92. The registration of the dominant estate under the Torrens system without annotation of the voluntary

easement in its favour does not extinguish the easement (Unisource Commercial Development Corp. v. Chung,

2009). But the registration of the servient estate as free, that is, without the annotation of the voluntary

easement, extinguishes the easement (Purruganan v. Paredes, 1976).

93. Requisites for compulsory right of way:

i. Dominant estate is isolated and has no adequate outlet to a public highway

ii. Isolation is not due to any act of the owner of dominant estate

iii. Payment of proper indemnity

iv. The right of way is at the point least prejudicial to the servient estate.

DONATION

94. Donation is a mode of acquiring and transmitting ownership, hence, it does not require delivery. Upon the

perfection of the donation, ownership is immediately transferred to the done even without delivery. As a

consequence, double donation is a legal impossibility. And since donation is a mode, it is necessary that the

donation must involve present properties only and not future properties.

Page 8: PROPERTY Reviewer

95. Donation inter vivos takes effect during the lifetime of the donor while donation mortis cause takes only upon

death and by reason of death of the donor. Inter vivos donation is generally irrevocable while mortis causa

donation is essentially revocable at will. Hence, if the donor reserves upon himself the right to dispose of the

donated property and such right can be exercised absolutely, the donation is mortis causa.

96. When the donors expressly state that a Donation Mortis Causa is irrevocable, the fact that they also reserved

the “right, ownership, possession, and administration of the property” and made the donation is inter vivos. The

court has consistently held that such reservation (reddendum) in the context of an irrevocable donation simply

means that the donors parted with their naked title, maintaining only beneficial ownership of the donated

property while they lived (Del Rosariov. Ferrer, 630 SCRA 683, Sep. 20, 2010).

97. If the donation is pure (simple) or remuneratory, it is governed by the law on ordinary donations. If it is onerous,

it is governed by the law on contracts. Hence, the formalities required in Articles 748 and 749 apply only to pure

and remuneratory donations, while onerous donations are governed by Article 1356 as to formalities. The effect

of an impossible condition stated in Article 727 applies only to pure and remuneratory; while the effect of an

impossible condition stated in Article 1183 applies to an onerous donation.

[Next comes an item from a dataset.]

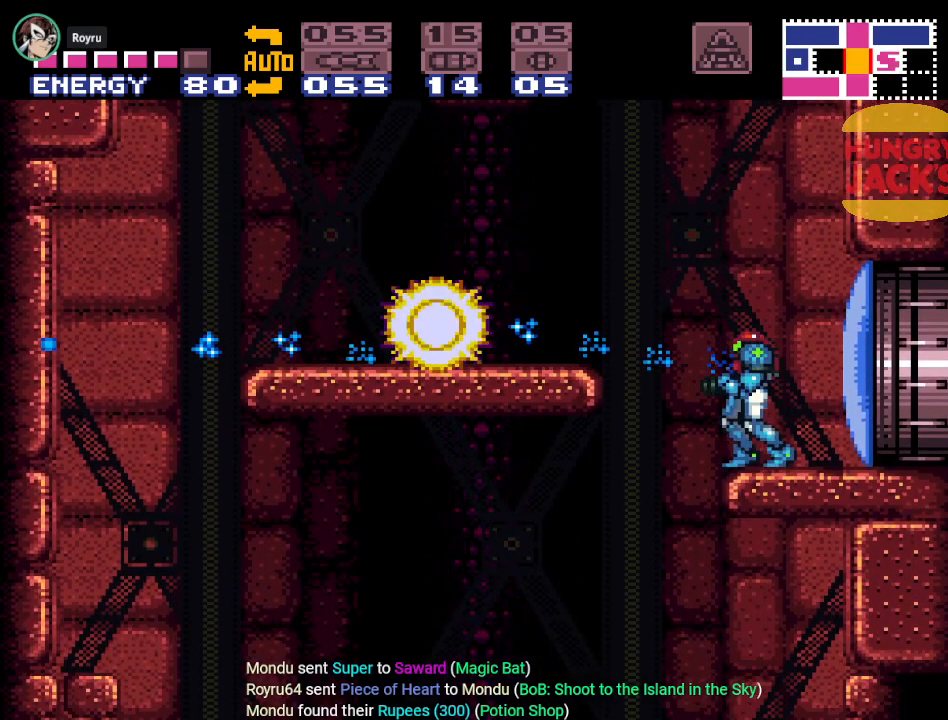
{"buttons": ["Y", "DPAD_LEFT"], "events": [[100, "DPAD_LEFT", "down"], [183, "B", "down"], [350, "B", "up"]]}
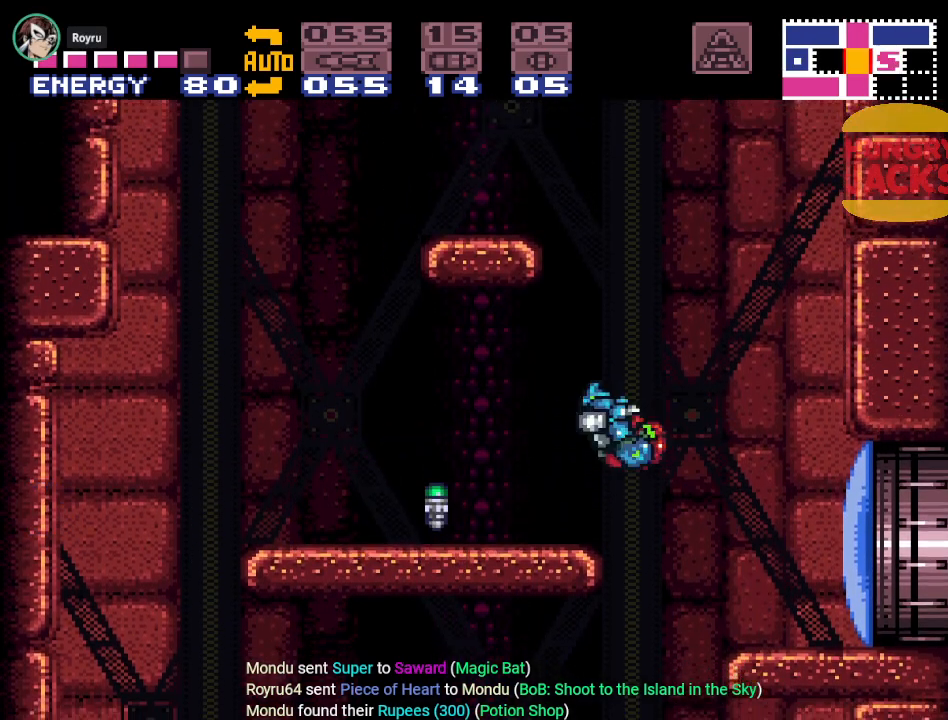
{"buttons": ["B", "Y", "DPAD_LEFT"], "events": [[467, "B", "down"]]}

98. The requirement of notification and notation in Article 749, if the acceptance is made in a separate public

instrument, is applied strictly in the absence of evidence showing that the donor was aware of the acceptance,

the absence of notification and notation is not fatal.

99. An action for reduction or revocation of an inofficious donation prescribes in 10 years, counted from the date of

death of the donor.

100. The donor does not, as a rule, warrant the things donated except: (i) when there is bad faith on the part; or (ii)

when the donation is onerous.

101. In donation propter nuptias, the Family Code allows donation of future properties between the future spouses

but the same is governed by the law on testamentary succession and the formalities of wills.